The TV comes with a junction box that handles all the input connections and performs the image processing. It is a big box, which I assume, is why it comes as a separate component. The circuits are too large to fit in the back of the TV panel enclosure.
The rear panel of the box has input jacks for component video, S-Video, and DVI-D. Although the jack will accept both single-link DVI and dual-link DVI cables, I found that only the single-link DVI worked. When I connected a dual-link DVI cable between either the DVI satellite box or the DVI output from a DVD player, there was no image, or the image had a posterized look to it.

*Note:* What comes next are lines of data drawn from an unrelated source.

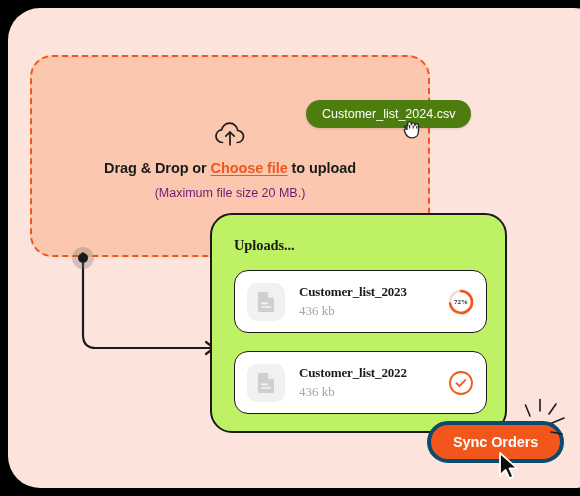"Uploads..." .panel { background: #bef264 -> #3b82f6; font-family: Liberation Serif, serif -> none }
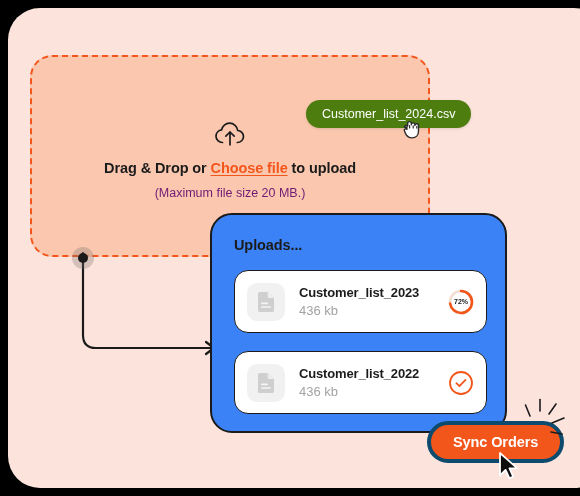"Customer_list_2022" .upload-row + .upload-row { align-items: none -> flex-end; margin-top: 18px -> 4px }
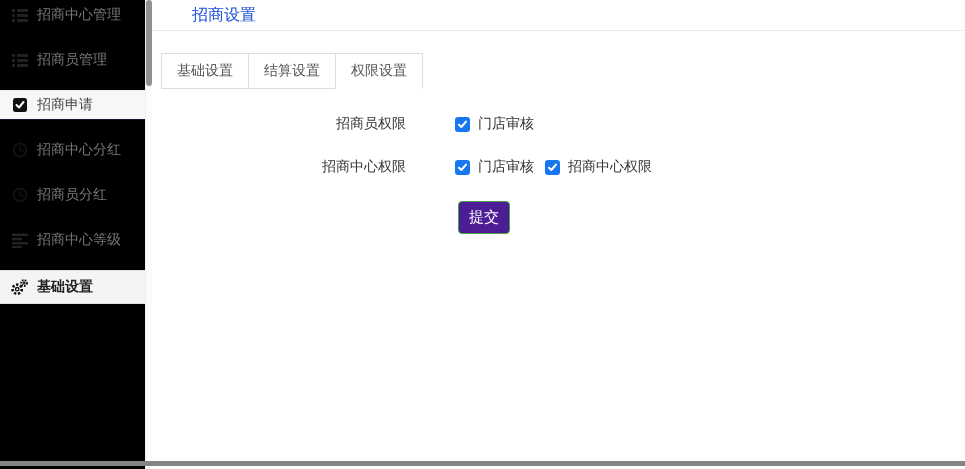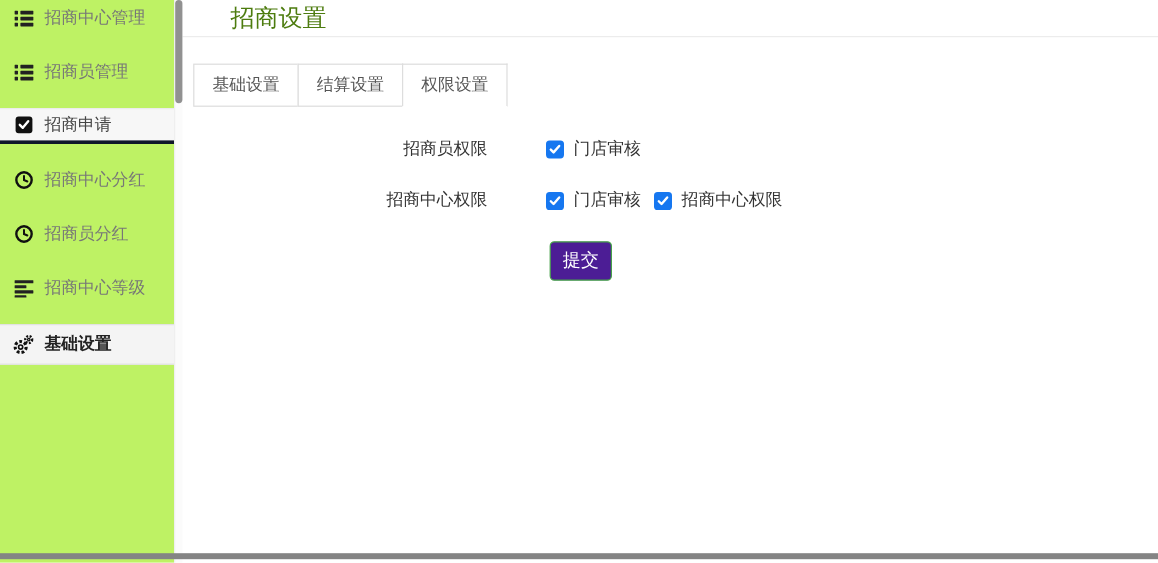"招商中心管理" .sidebar { background: #bef264 -> #000000 }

Here is a diagram of the various DVI jack configurations (adapted from Pacific Custom Cable, Inc.). Notice that you can have DVI that carries analog audio (DVI-I) or only digital signals (DVI-D), so you have to be careful when buying DVI cables. The one that worked here is the DVI-D single-link. I sure wish the industry had just made one jack that would carry digital video, analog video, digital audio, and analog audio, with whatever pins needed to be active being the ones that are connected, and the rest just not connected to anything.
There are two cables that output from the junction box to the LCD panel. I assume one is for the TV signal and one is for the sync.
The remote control is large, but well laid out and easy to handle (but, I have large hands that work well with large remotes). It is a learning remote.